Nothing. Only blankness.
“No,” she said. “Just not that name.” The shadow-man had used it. His voice haunted her. Saying that name over and over and over. And when he said it, pain followed. So much pain. Until the phantom memories made her jerk awake, certain he’d found her, put her back into that hole, that nothing place.
“How about Trina?” Dev’s voice snapped her back to the present, to the awareness that she was with a man she didn’t truly know, a man who might be another shadow. “It’s close enough to jog your memory.”
The hairs on the back of her neck stood up. “Too close.”
“Kate?”
She paused, considered it. Hesitated.
“Katya?”
Somehow she knew no one had ever before called her that. It felt new. Fresh. Alive. Ekaterina was dead. Katya lived. “Yes.”
As Dev walked farther into the room, she realized for the first time how big h
e was. He moved with such lethal grace, it was easy to overlook the fact that he was over six feet three, with solid shoulders that held his suit jacket with effortless confidence. There was considerable muscle on that tall frame—enough to snap her in half without effort.
She should have been afraid, but Devraj Santos had a heat to him, a reality that compelled her to move closer. He was no shadow, she thought. If this man decided to kill her, he’d do so with blunt pragmatism. He wouldn’t torture, wouldn’t torment. So she let him get close, let him lift a hand to her hair and rub the strands between his fingertips, the scent of his aftershave soaking into her skin until the fresh bite of it was all she could smell.

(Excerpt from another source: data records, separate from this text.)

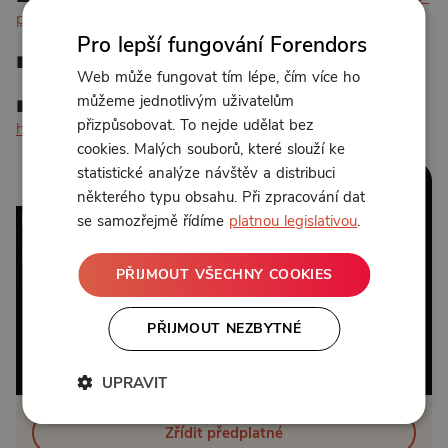
podium-jak-se-stat-gay-stripterem-a-prezit-to/
Pro lepší fungování Forendors
■ MERCH ESHOP:
https://shop.gayguys.cz⁠⁠⁠⁠⁠⁠⁠
Web může fungovat tím lépe, čím více ho
můžeme jednotlivým uživatelům
■ FANOUŠKOVSKÝ DISCORD:
přizpůsobovat. To nejde udělat bez
https://discord.com/invite/8KvbeEVfuR
cookies. Malých souborů, které slouží ke
statistické analýze návštěv a distribuci
1:00:36
některého typu obsahu. Při zpracování dat
se samozřejmě řídíme
platnou legislativou
.
PŘIJMOUT VŠECHNY COOKIES
PŘIJMOUT NEZBYTNÉ
Od 179 Kč měsíčně nebo 250 Kč jednorázově
UPRAVIT
Zřídit předplatné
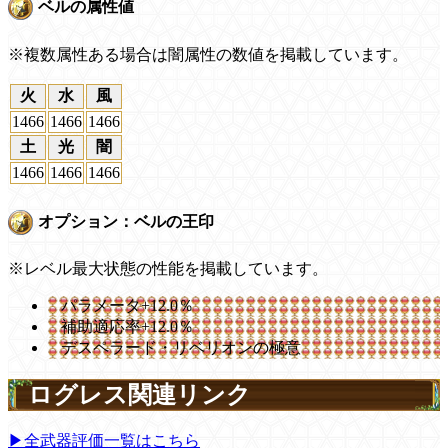
ベルの属性値
※複数属性ある場合は闇属性の数値を掲載しています。
火
水
風
1466
1466
1466
土
光
闇
1466
1466
1466
オプション：ベルの王印
※レベル最大状態の性能を掲載しています。
パラメータ+12.0％
補助適応率+12.0％
デスペラード・リベリオンの極意
ログレス関連リンク
▶全武器評価一覧はこちら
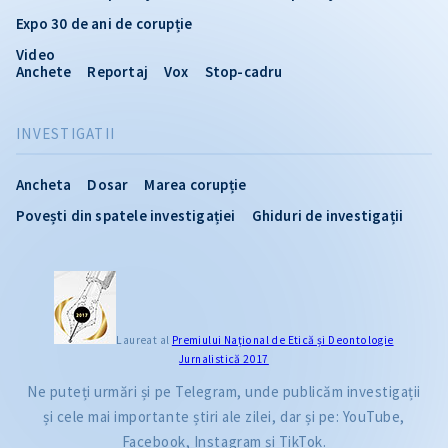
Expo 30 de ani de corupție
Video
Anchete
Reportaj
Vox
Stop-cadru
INVESTIGATII
Ancheta
Dosar
Marea corupție
Povești din spatele investigației
Ghiduri de investigații
Laureat al
Premiului Naţional de Etică și Deontologie
Jurnalistică 2017
Ne puteți urmări și pe Telegram, unde publicăm investigații
și cele mai importante știri ale zilei, dar și pe: YouTube,
Facebook, Instagram și TikTok.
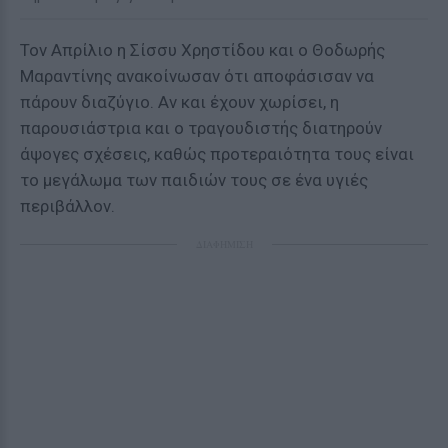
Τον Απρίλιο η Σίσσυ Χρηστίδου και ο Θοδωρής
Μαραντίνης ανακοίνωσαν ότι αποφάσισαν να
πάρουν διαζύγιο. Αν και έχουν χωρίσει, η
παρουσιάστρια και ο τραγουδιστής διατηρούν
άψογες σχέσεις, καθώς προτεραιότητα τους είναι
το μεγάλωμα των παιδιών τους σε ένα υγιές
περιβάλλον.
ΔΙΑΦΗΜΙΣΗ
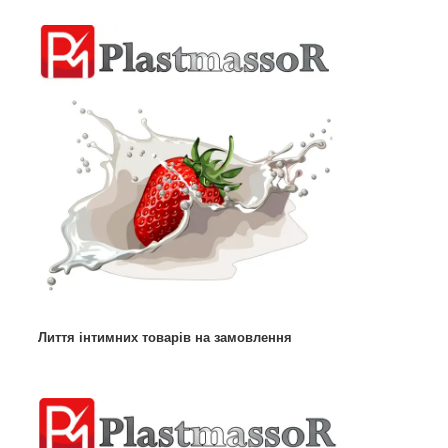
Лиття інтимних товарів на замовлення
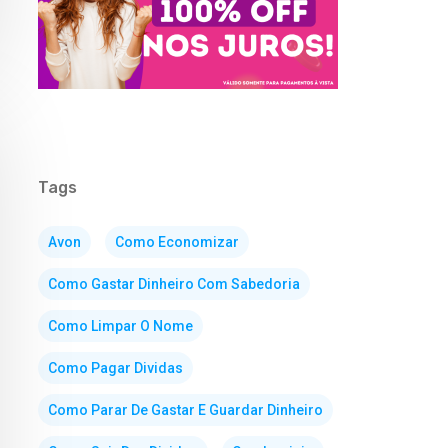
Tags
Avon
Como Economizar
Como Gastar Dinheiro Com Sabedoria
Como Limpar O Nome
Como Pagar Dividas
Como Parar De Gastar E Guardar Dinheiro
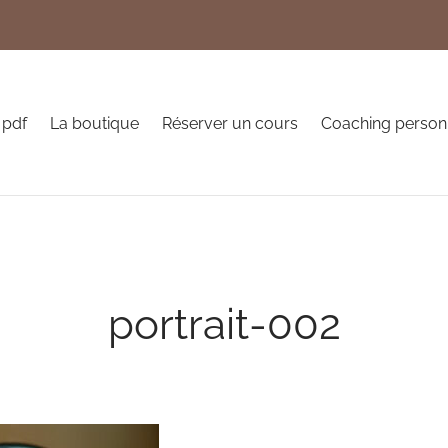
 pdf
La boutique
Réserver un cours
Coaching person
portrait-002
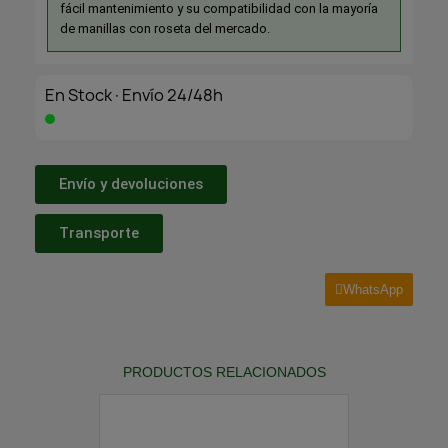
fácil mantenimiento y su compatibilidad con la mayoría
de manillas con roseta del mercado.
En Stock·Envío 24/48h
Envío y devoluciones
Transporte
WhatsApp
PRODUCTOS RELACIONADOS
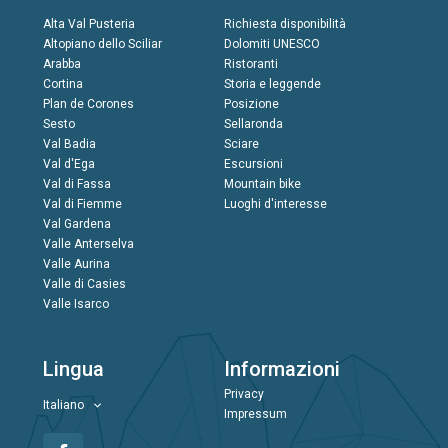
Alta Val Pusteria
Richiesta disponibilità
Altopiano dello Sciliar
Dolomiti UNESCO
Arabba
Ristoranti
Cortina
Storia e leggende
Plan de Corones
Posizione
Sesto
Sellaronda
Val Badia
Sciare
Val d'Ega
Escursioni
Val di Fassa
Mountain bike
Val di Fiemme
Luoghi d'interesse
Val Gardena
Valle Anterselva
Valle Aurina
Valle di Casies
Valle Isarco
Lingua
Informazioni
Privacy
Italiano
Impressum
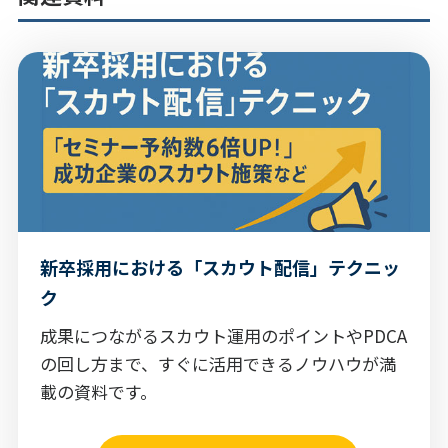
新卒採用における「スカウト配信」テクニッ
ク
成果につながるスカウト運用のポイントやPDCA
の回し方まで、すぐに活用できるノウハウが満
載の資料です。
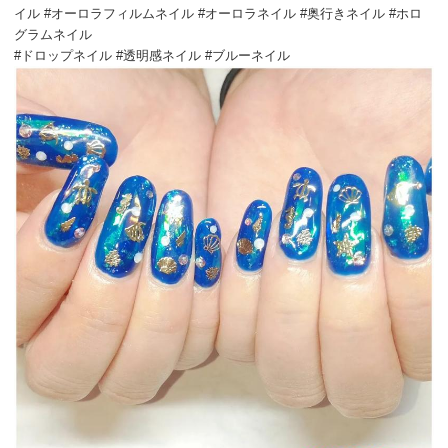
イル #オーロラフィルムネイル #オーロラネイル #奥行きネイル #ホロ
グラムネイル
#ドロップネイル #透明感ネイル #ブルーネイル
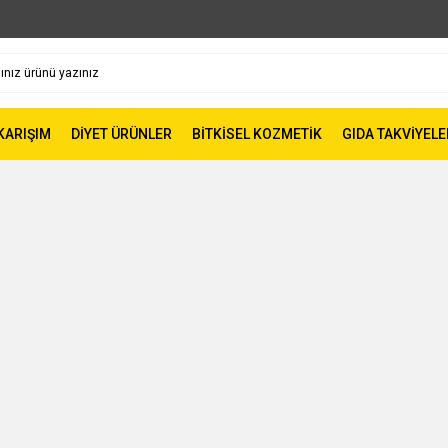
 KARIŞIM
DİYET ÜRÜNLER
BİTKİSEL KOZMETİK
GIDA TAKVİYELE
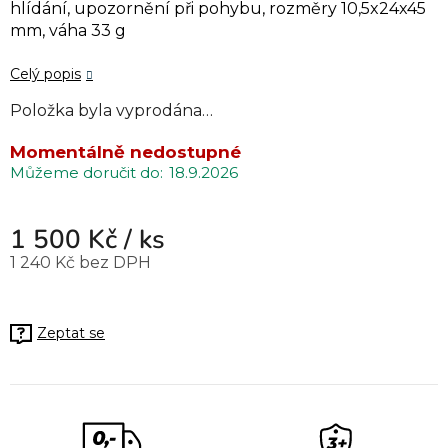
hlídání, upozornění při pohybu, rozměry 10,5x24x45
mm, váha 33 g
Celý popis
Položka byla vyprodána…
Momentálně nedostupné
18.9.2026
1 500 Kč
/ ks
1 240 Kč bez DPH
Měrná cena:
Zeptat se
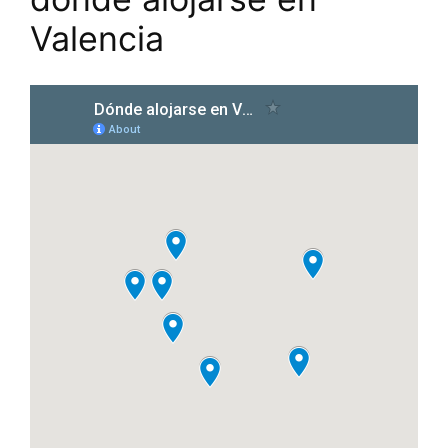
Valencia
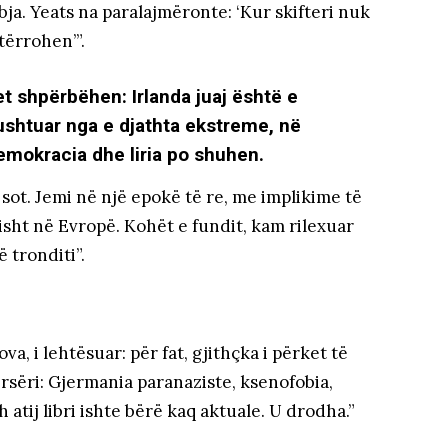
ja. Yeats na paralajmëronte: ‘Kur skifteri nuk
tërrohen’”.
et shpërbëhen: Irlanda juaj është e
ushtuar nga e djathta ekstreme, në
emokracia dhe liria po shuhen.
 sot. Jemi në një epokë të re, me implikime të
sht në Evropë. Kohët e fundit, kam rilexuar
 tronditi”.
a, i lehtësuar: për fat, gjithçka i përket të
sëri: Gjermania paranaziste, ksenofobia,
 atij libri ishte bërë kaq aktuale. U drodha.”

Her body began to sway toward his the moment before he said, “You need to brush this out.”
“I washed it.” She picked up a brush, fighting the urge that threatened to destroy what little control she’d managed to cobble together. “But it’s so knotted, I couldn’t get it smoothed out. It might be easier to cut it.”
“Give it to me.” Sliding the brush out of her hand, he nudged her back toward the bed.
The slight touch jolted her, made her move unresisting. But she headed away from the bed and to the chair instead. “There’s no sunshine here.” Sunshine. The word ricocheted around her head, echoes upon echoes. Sunshine. A painful thudding in her heart, a sense that she’d forgotten something important. “Sunshine,” she whispered again, but the echo was already fading, lost in the fog of her mind.
“It’s snowing up above,” Dev said. “But the sun’s out—we’re just too far down.” He waited until she was seated before beginning to brush her hair. She didn’t know what she’d expected, but the patience with which he untangled the knots wasn’t it.
Some small part of her knew that he was fully capable of using those same gentle hands to end her life. And yet she continued to sit, her body vulnerable, the tender skin of her neck tingling where his fingers grazed it. More, she wanted to say, please. Instead of betraying the depth of her need, instead of begging, she gripped the sides of the chair, the metal growing warm under her palms. But no matter the touch of heat, it wasn’t real, wasn’t human.